The Vietnam War is a compelling assemblage of stories; watching the first five episodes certainly took me back in time 50 years. I could not get enough of it, and looked forward to the next episode. But the film does seem to go soft on some of the kinds of truth Melville would have hung in for. The fact is you can’t make something of the order of the Burns/Novick film without money; and money means influence over historic and artistic choices. The money that makes such a film possible also channels and constrains it. It’s a fundamental American reality. Everytime I see the credits touting major funding from David Koch and BankAmerica, I would think of Citizens United and feel a twinge of nausea.
It was hard to keep current politics out of my mind as I watched the film on Vietnam. I was constantly reminded of the belligerent phony currently in the White House and all the other absurdities of current Washington DC. What Donald Trump is is a brutally honest, cartoon version of everything that got us into Vietnam and kept us there — the arrogance, the dishonesty, the cruelty. That he avoided the draft makes him that much obnoxious. As Leonard Cohen sang, “Everybody knows the ship is sinking/ Everybody knows the captain lied.” These days, if they don’t already, everybody should know how morally bankrupt the driving forces that gave us Vietnam were. All this is actually in the film. One of the major themes of the first five segments is the honorable young American male under the delusions of WWII volunteering to go to Vietnam to keep the WWII legacy alive. These men are betrayed by the political classes, which includes leaders of both sides. According to the film, honor can still reside among these soldiers. This is the conceit that drives the US government’s 50th Commemoration project; the major difference is that PBS adds the betrayal theme. Personally, I don’t see my service in Vietnam as “honorable.” Any innocence, ignorance or good intentions I might have had were betrayed by my leaders, whose bidding I was doing. If the war was immoral, as I believe it was, it feels delusional to suggest my service in it could somehow be honorable. This is why so many men threw their medals back at the capitol. I should be let off the hook of any responsibility because I was young and clueless? It’s the same as the issue with cops domestically: A police officer is not culpable for killing an innocent black man because he was scared shitless? Complicity is unavoidable.

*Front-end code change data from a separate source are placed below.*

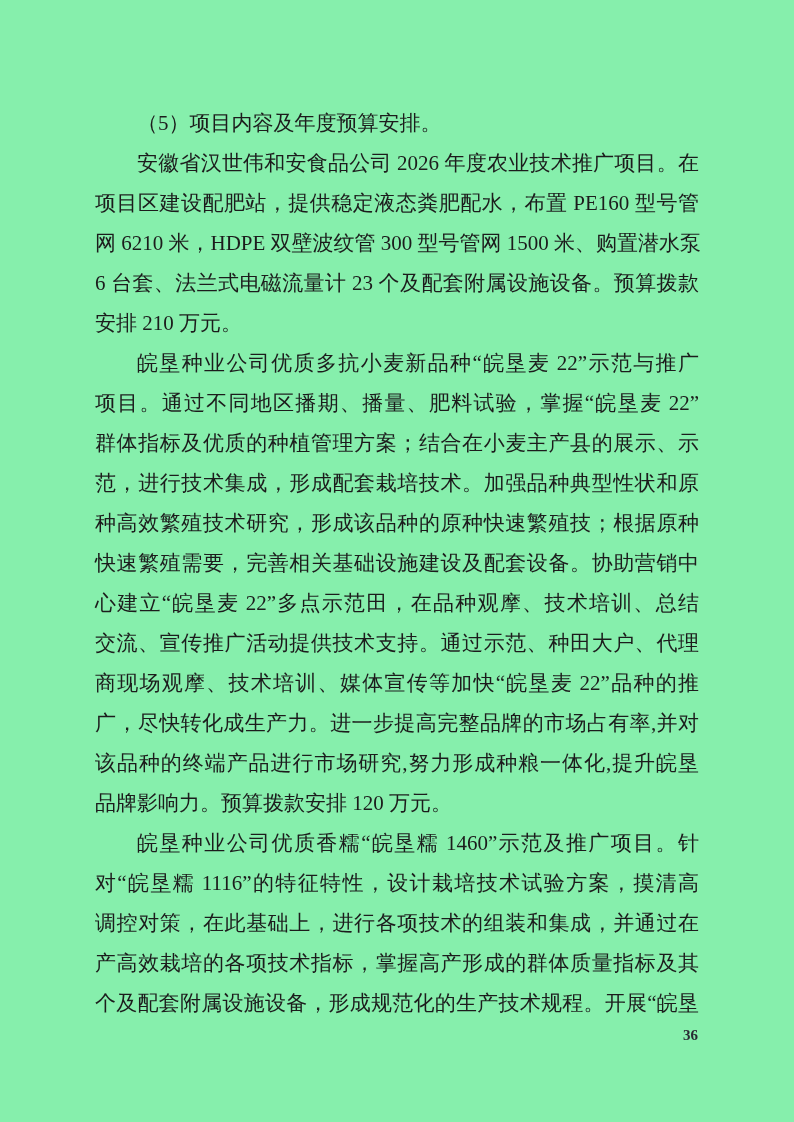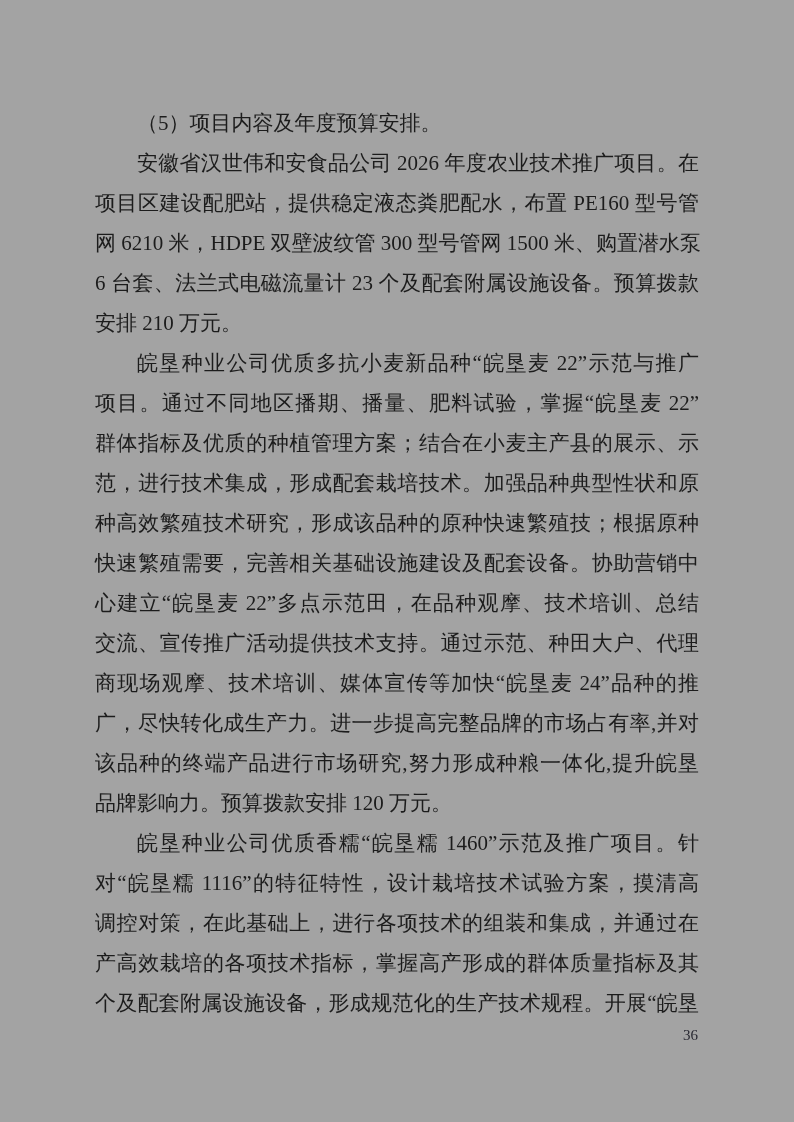--- a/index.html
+++ b/index.html
@@ -20,7 +20,7 @@
     top: 0;
     width: 794px;
     height: 1122px;
-    background: #a3a3a3;
+    background: #86efac;
   }
   .text-block {
     position: absolute;

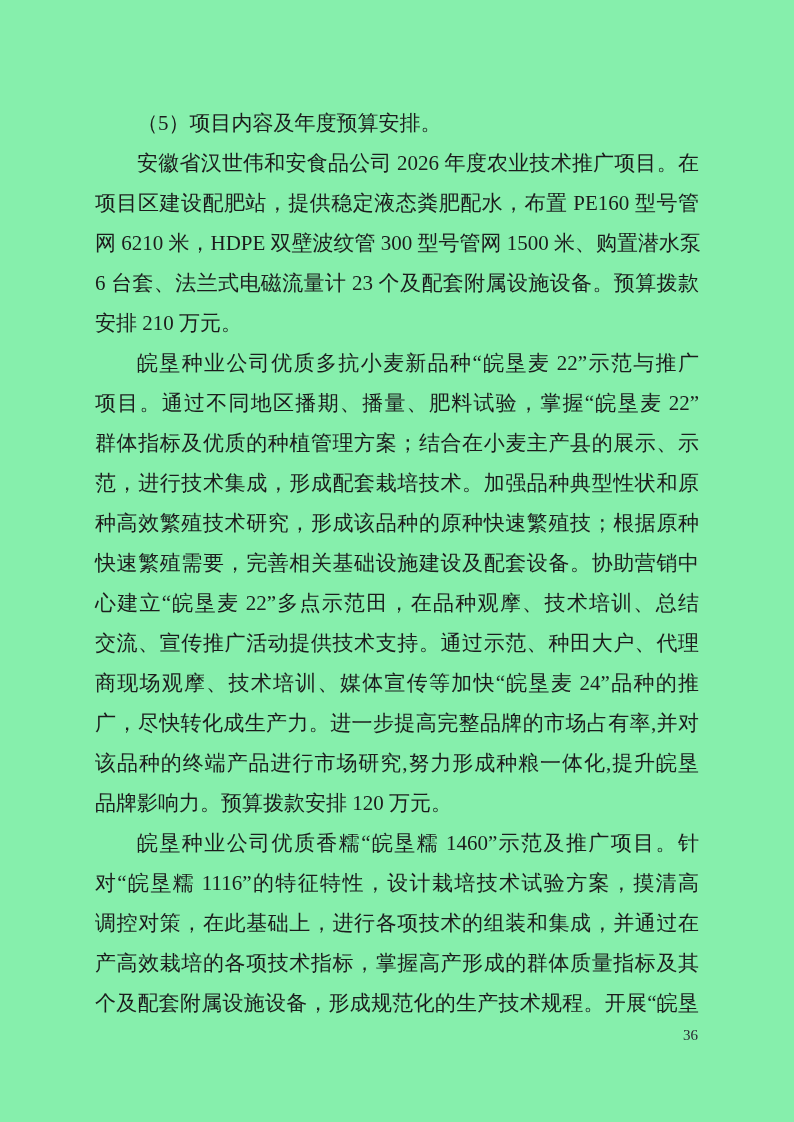--- a/index.html
+++ b/index.html
@@ -75,7 +75,7 @@
     <div class="line">快速繁殖需要，完善相关基础设施建设及配套设备。协助营销中</div>
     <div class="line">心建立“皖垦麦 22”多点示范田，在品种观摩、技术培训、总结</div>
     <div class="line">交流、宣传推广活动提供技术支持。通过示范、种田大户、代理</div>
-    <div class="line">商现场观摩、技术培训、媒体宣传等加快“皖垦麦 24”品种的推</div>
+    <div class="line">商现场观摩、技术培训、媒体宣传等加快“皖垦麦 22”品种的推</div>
     <div class="line">广，尽快转化成生产力。进一步提高完整品牌的市场占有率,并对</div>
     <div class="line">该品种的终端产品进行市场研究,努力形成种粮一体化,提升皖垦</div>
     <div class="line plain">品牌影响力。预算拨款安排 120 万元。</div>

It may be impossible to do what Burns and Novick set out to do, heal the dissonances and the wounds of the Vietnam War. Veterans and citizens may end up like the two protagonists in Bernardo Bertolucci’s great five-hour epic 1900, a saga about the right and left in Italy from dawn on January 1, 1900 when two babies are born to 1976 when the film was made. In the final scene, after 76 years of struggle, the landowner’s son (Robert DeNiro) and the son of the estate’s chief peasant (Gérard Depardieu) are shown walking into the distance down a railroad track. It’s a comic scene, making it a bit hopeful. They are verbally abusing each other and beating each other with their canes.
Meanwhile, as Jan Mieszkowski says in the epigram, peace continues to be an anomaly.